Khyrisse rolled her eyes with an exasperated puff of air and threw herself into an oversized chair. Ebreth gave Luthien a brief, oddly thoughtful look, then sat on the arm of Khyrisse’s chair. “Problem?”
“Khyrisse seems to be having memory problems lately.” She made a horrible face at the necromancer, her arms folded, swimming in the white terrycloth robe. “I’m going to lay down some guidelines, and maybe you can help her remember them.” Luthien looked sternly at Khyrisse. “No black necromancy. White necro, healing spells and all that, are fine. No high-level evocation spells.” Khyrisse’s jaw dropped open at this unexpected new restriction. “I’d say nothing above second level.”
“Just slit my wrists right now, Luthien,” Ebreth muttered.

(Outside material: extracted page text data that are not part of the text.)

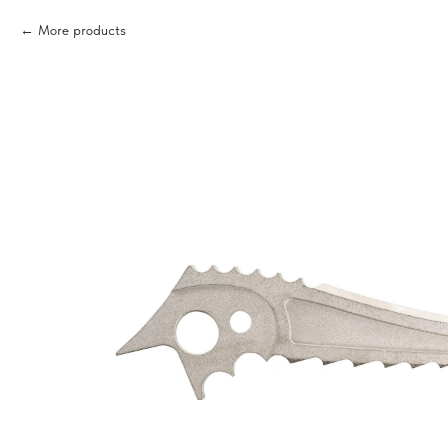
More products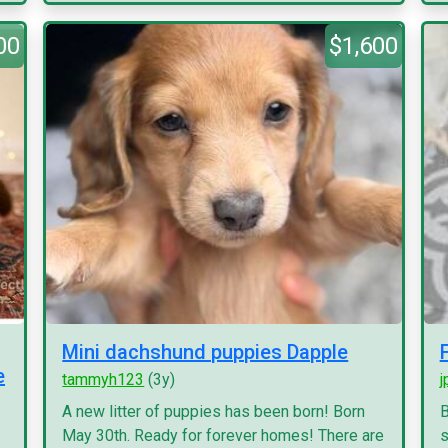
00
$1,600
Mini dachshund puppies Dapple
e
tammyh123
(3y)
j
A new litter of puppies has been born! Born
B
May 30th. Ready for forever homes! There are
s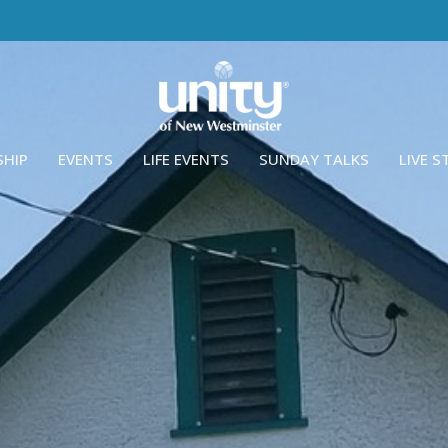
SHIP
EVENTS
LIFE EVENTS
SUNDAY TALKS
LIVE 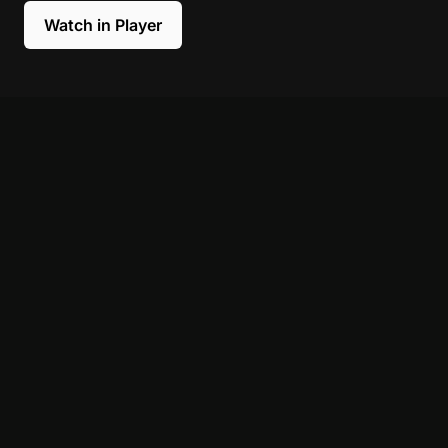
Watch in Player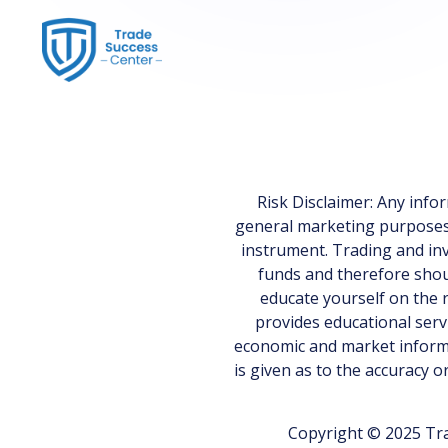
Risk Disclaimer: Any inf
general marketing purposes on
instrument. Trading and inv
funds and therefore shoul
educate yourself on the r
provides educational serv
economic and market informa
is given as to the accuracy 
Copyright © 2025 Tra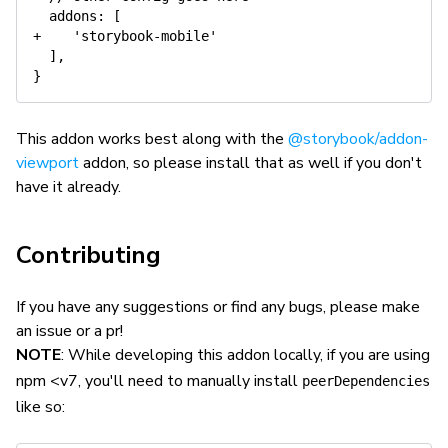
  addons: [

+    'storybook-mobile'

  ],

This addon works best along with the
@storybook/addon-
viewport
addon, so please install that as well if you don't
have it already.
Contributing
If you have any suggestions or find any bugs, please make
an issue or a pr!
NOTE
: While developing this addon locally, if you are using
npm <v7, you'll need to manually install
peerDependencies
like so:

Something strongly resembling amusement flickered in Luthien’s eyes, but he refrained from comment. “Absolutely no polymorphs, not even alter self. And no spells that draw on the constitution or age the caster. That means no wishes, no haste... and no enchanting items.”
The expectant mother glowered at Luthien. “You don’t leave me with much!”
“You’re a resourceful woman. I’m sure you’ll manage.” Luthien closed his bag. “The baby’s about the size of an olive now, if you’re curious. I’m estimating a due date somewhere around Samhain.”
“Oh, and Captain Tor...” Luthien’s mouth curved slightly, in something close to a smile. “I’m well aware of what Khyrisse is like. Strap her down and force-feed her, if you must. She’s underweight.”
A throw pillow flew out the door and into the hallway, narrowly missing the necromancer’s head.
Ebreth chuckled and put his arms around Khyrisse’s waist from behind as the unlikely midwife headed down the stairs. “What’s with ‘Captain Tor’?” he murmured into her hair. “I wouldn’t have figured Luthien for the nautical type.”
“I don’t think he’s quite comfortable with you yet,” she sighed. “At least he’s not calling you a number.”